/sci/ - Science & Math

>>15722500
Here's Marckert.
>input the best/worst X for each
Yeah. Change the notation from (k-j, j) to (k, k-j) so (5,0) (4,0) (3,2) is (5,5) (5,4) (5,3). For (k, k) the input is always 2^(k-2)k/k! For (k, k-1) it's 2^(k-1)(k-1)/k!

>systematically catalog
Consider that 1 shape of k points is also k shapes of k-1 points... k choose j of k-j points. You can measure the convexity a shape up to its full set of subshapes.

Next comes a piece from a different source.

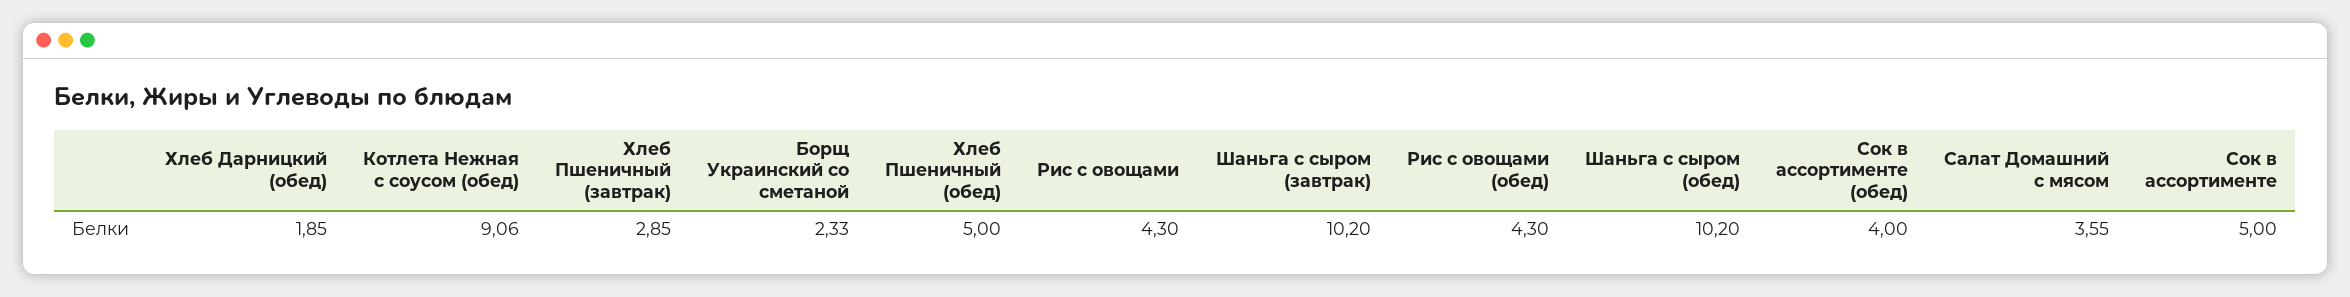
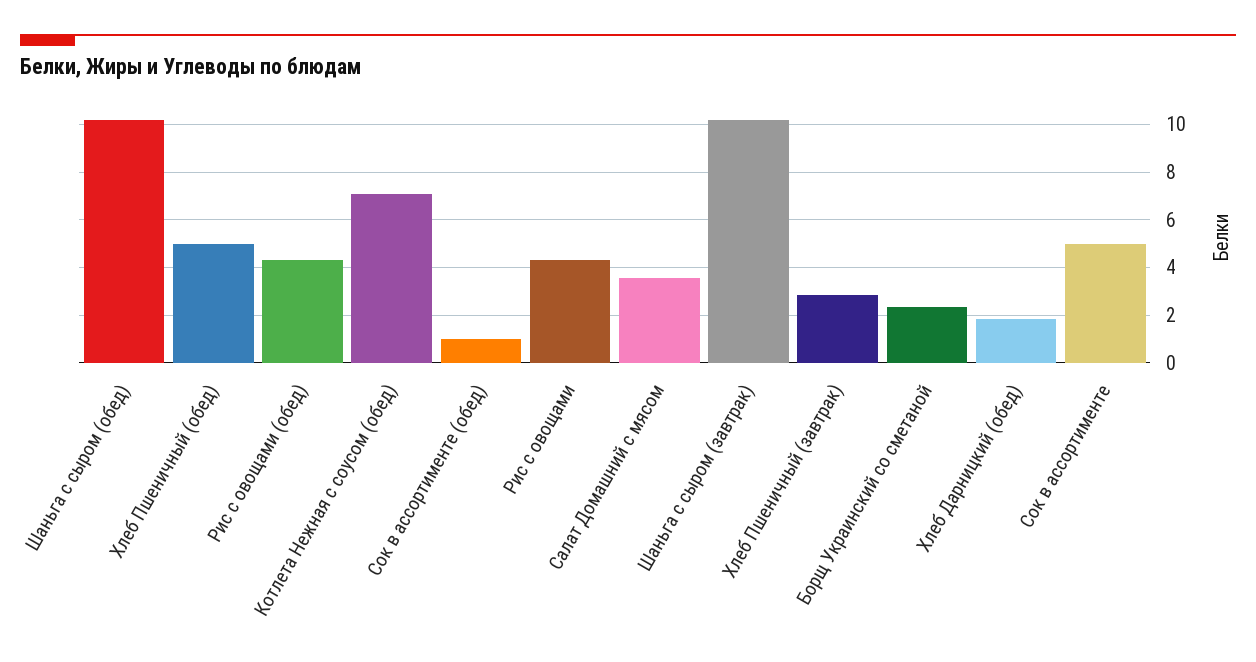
Котлета Нежная с соусом (обед): 9.06 -> 7
Сок в ассортименте (обед): 4 -> 1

For example, the minimal and maximal X distributions for 6 points.

min 0 in X(6,j)

X(6; 3, 333335, 333333333344444) : 0 = 360/720, 1 = 260/720, 2 = 80/720, 3 = 20/720
X(6; 3, 333444, 333333333444444) : 0 = 360/720, 1 = 228/720, 2 = 72/720, 3 = 36/720, 4 = 24/720

X(6; 4, 344445, 333333444444444) : 0 = 248/720, 1 = 240/720, 2 = 124/720, 3 = 68/720, 4 = 32/720, 5 = 4/720, 6 = 4/720

max 0 in X(6,j)

X(6; 3, 333333, 333333333333444) : 0 = 456/720, 1 = 240/720, 2 = 24/720
{0, 268}, {1, 288}, {2, 112}, {3, 48}, {4, 4}}

X(6; 4, 334444, 333333334444444) : 0 = 268/720, 1 = 288/720, 2 = 112/720, 3 = 48/720, 4 = 4/720
X(6; 4, 334444, 333333334444444) : 0 = 268/720, 1 = 284/720, 2 = 124/720, 3 = 36/720, 4 = 8/720

Unfortunately, there's no name for the 2 different max X(6,4) shapes. You need a new measure. Something beyond convexity.